Staphylococcus bacteremia without evidence of a cardiac implantable electronic device infection

2020 
Abstract Background Staphylococcus bacteremia (SB) in the presence of a cardiac implantable electronic device (CIED) is frequently associated with CIED infection. In patients without clear CIED infection but SB, the role for empiric CIED removal is unclear. Objective Describe the natural history of SB in the setting of a CIED and the impact of CIED removal on mortality in patients with concurrent SB without evidence of CIED infection. Methods Three hundred sixty consecutive patients (61±17 years, 71% male, 92% Staphylococcus aureus) with CIEDs and concurrent SB were reviewed. Results At the initial presentation with SB, 178 patients had no evidence of CIED infection. Of these, 132 (74%) had another identified source of infection. Of the 178 patients without CIED infection, 18 (10%) had empiric CIED removal during the initial bacteremia. Among those who did not undergo CIED removal, SB subsequently relapsed in 19% and relapse rates were not different for those with or without another identifiable source at initial presentation. Relapse was strongly associated with duration of SB >1-day (odds ratio, 9.99; 95% confidence interval [CI] 3.24-30.86).
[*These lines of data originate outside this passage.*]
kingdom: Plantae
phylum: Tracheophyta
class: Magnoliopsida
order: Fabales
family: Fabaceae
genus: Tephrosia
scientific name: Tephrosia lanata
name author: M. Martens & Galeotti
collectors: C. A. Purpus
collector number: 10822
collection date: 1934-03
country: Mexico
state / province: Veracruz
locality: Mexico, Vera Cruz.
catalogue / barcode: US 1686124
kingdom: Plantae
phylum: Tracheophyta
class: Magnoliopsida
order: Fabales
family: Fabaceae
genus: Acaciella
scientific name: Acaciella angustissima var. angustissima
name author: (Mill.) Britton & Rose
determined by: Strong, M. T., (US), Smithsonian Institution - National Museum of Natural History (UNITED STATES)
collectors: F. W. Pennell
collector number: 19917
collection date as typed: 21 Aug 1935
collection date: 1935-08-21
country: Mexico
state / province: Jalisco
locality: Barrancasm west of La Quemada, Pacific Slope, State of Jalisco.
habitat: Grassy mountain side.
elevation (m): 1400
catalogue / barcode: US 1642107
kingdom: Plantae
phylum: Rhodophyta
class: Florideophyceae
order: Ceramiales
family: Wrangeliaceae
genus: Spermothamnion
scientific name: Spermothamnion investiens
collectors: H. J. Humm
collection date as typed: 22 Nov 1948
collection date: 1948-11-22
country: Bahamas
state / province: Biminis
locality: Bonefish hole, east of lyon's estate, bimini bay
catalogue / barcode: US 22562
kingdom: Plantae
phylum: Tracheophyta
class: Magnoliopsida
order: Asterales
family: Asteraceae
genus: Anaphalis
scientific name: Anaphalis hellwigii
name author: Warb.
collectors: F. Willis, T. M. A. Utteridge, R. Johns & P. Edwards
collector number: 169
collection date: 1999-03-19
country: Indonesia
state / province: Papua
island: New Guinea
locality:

Despite absence of CIED infection, one-year mortality was 35% and empiric device removal during the initial presentation was associated with survival benefit (hazard ratio 0.28, 95% CI 0.08-0.95). Conclusion For patients with SB without evidence of CIED infection, relapse is predicted by the duration of bacteremia. Empiric CIED removal appears to be associated with a survival benefit, although there are likely clinical situations in which this could be deferred.